Erbetta, A. (1983). La pedagogia come teoria della cultura. Milano: Marzorati. 89-90.

 

[L]’impegno di educarsi rivela qui lo spessore morale implicito nell’idea di una responsabilità che accompagna l’uomo nel suo indagare senza posa: non v’è scoperta senza rischio, ma il correrlo responsabilmente significa piegare, con un atto di lucidità intellettuale, il fascino del reale al servizio di una avveduta razionalità culturale. In tal senso l’esperienza – nel suo significato più propriamente etico-pedagogico – non segna un processo casuale di acquisizioni acritiche, ma piuttosto si rivela come cultura, esigendo con ciò per sé una consapevolezza intellettuale al fondo della quale vive la diretta intenzionalità dell’uomo di autodirigersi, di affermarsi appunto come libero protagonista del proprio destino culturale. Per cui educare attraverso l’esperienza equivale a sancire il primato di una coscienza culturale che programmaticamente esige da parte dell’uomo una consapevolezza critica irrinunciabile: l’educere è un experiri che, come essenziale ed ambiziosa struttura del sapere, chiede all’uomo di farsi colto per farsi libero. […]

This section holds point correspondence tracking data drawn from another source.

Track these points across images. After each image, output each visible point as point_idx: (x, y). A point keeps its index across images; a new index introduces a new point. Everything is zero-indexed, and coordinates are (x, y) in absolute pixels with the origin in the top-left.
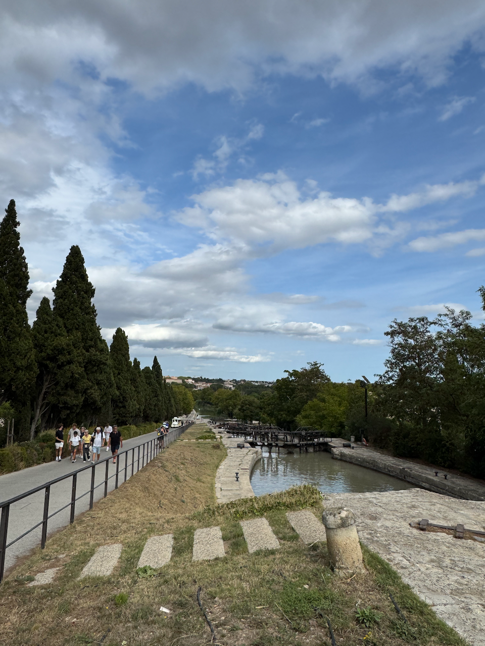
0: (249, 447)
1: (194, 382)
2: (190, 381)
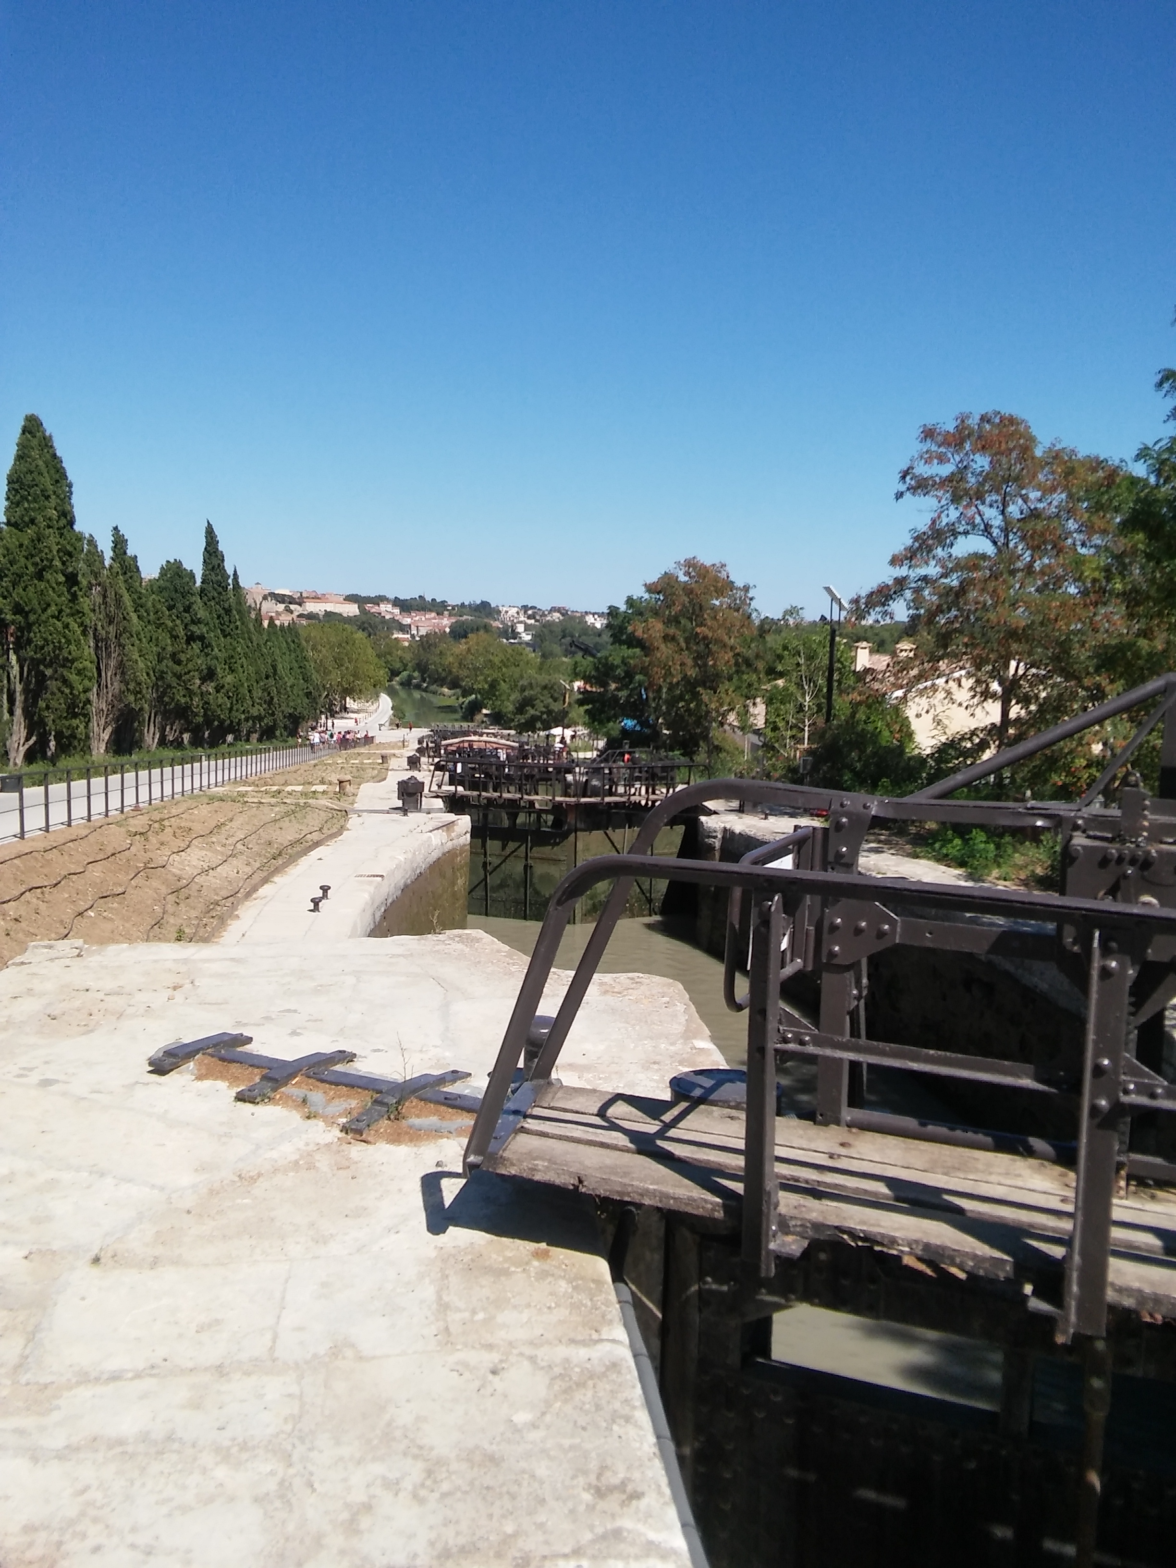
0: (436, 810)
1: (397, 611)
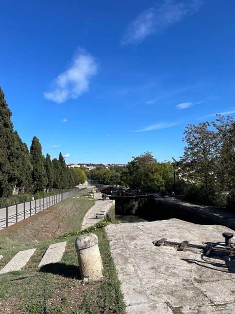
0: (108, 199)
1: (86, 166)
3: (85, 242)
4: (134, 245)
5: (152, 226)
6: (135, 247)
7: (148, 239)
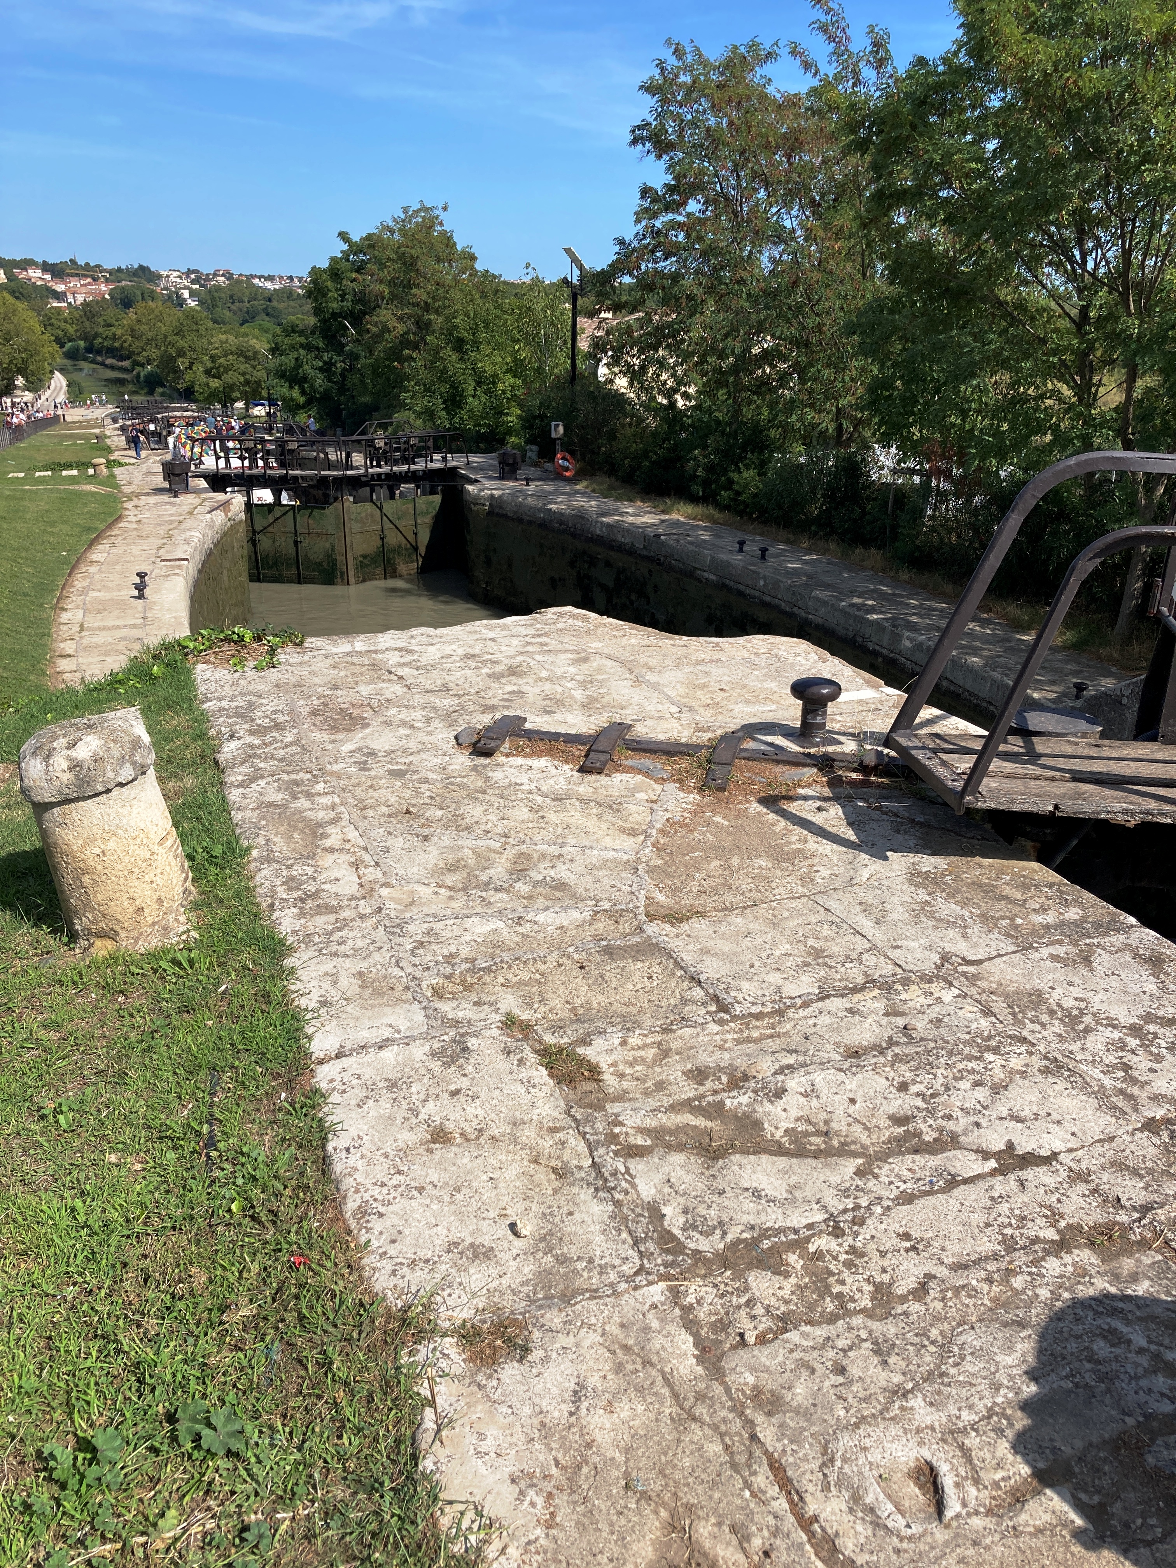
0: (204, 490)
1: (48, 277)
2: (35, 274)
3: (75, 766)
4: (358, 757)
5: (448, 650)
6: (363, 766)
7: (429, 720)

L’uomo in quanto cultura non rappresenta dunque una vuota formula generata da una astratta ed aristocratica intellettualità, bensì esprime la complessità etico-pedagogica dell’educere come experiri, il cui carattere fondante sta in un atteggiamento irrisolto di ricerca. E in quanto unendend quest la vita, il destino dell’educazione sembra consistere non già nell’attuazione talmudica, in chiave addestrativa, dei predetti di una “scienza” precostituita, ma piuttosto nella costituzione originale di uno stile culturale di cui l’uomo deve portare la responsabilità e l’impegno. Con ciò, non solo la pedagogia è chiamata all’esercizio autocritico, ma anche e soprattutto all’impegnativa scelta di un orizzonte che la faccia uscire dall’infecondo dilemma – scienza pura o scienza applicata? – nella scoperta di un ben più problematico compito: assumersi l’onere di una costituzione di modelli culturali aperti, verso i quali l’educazione – attraverso il contributo ineliminabile dell’experiri – deve tendere lo sguardo. Educazione, esperienza e cultura lasciano così intendere un intreccio di significati all’interno del quale ciascun termine è chiamato a svolgere, contemporaneamente, una funzione generativa un ruolo di mediazione, un compito di rappresentazione teleologica, in quanto espressioni di una medesima condizione: la consapevolezza che l’umanità è, nell’uomo, un farsi ininterrotto, un indagare senza posa, un tendersi compiutamente nell’ulteriorità.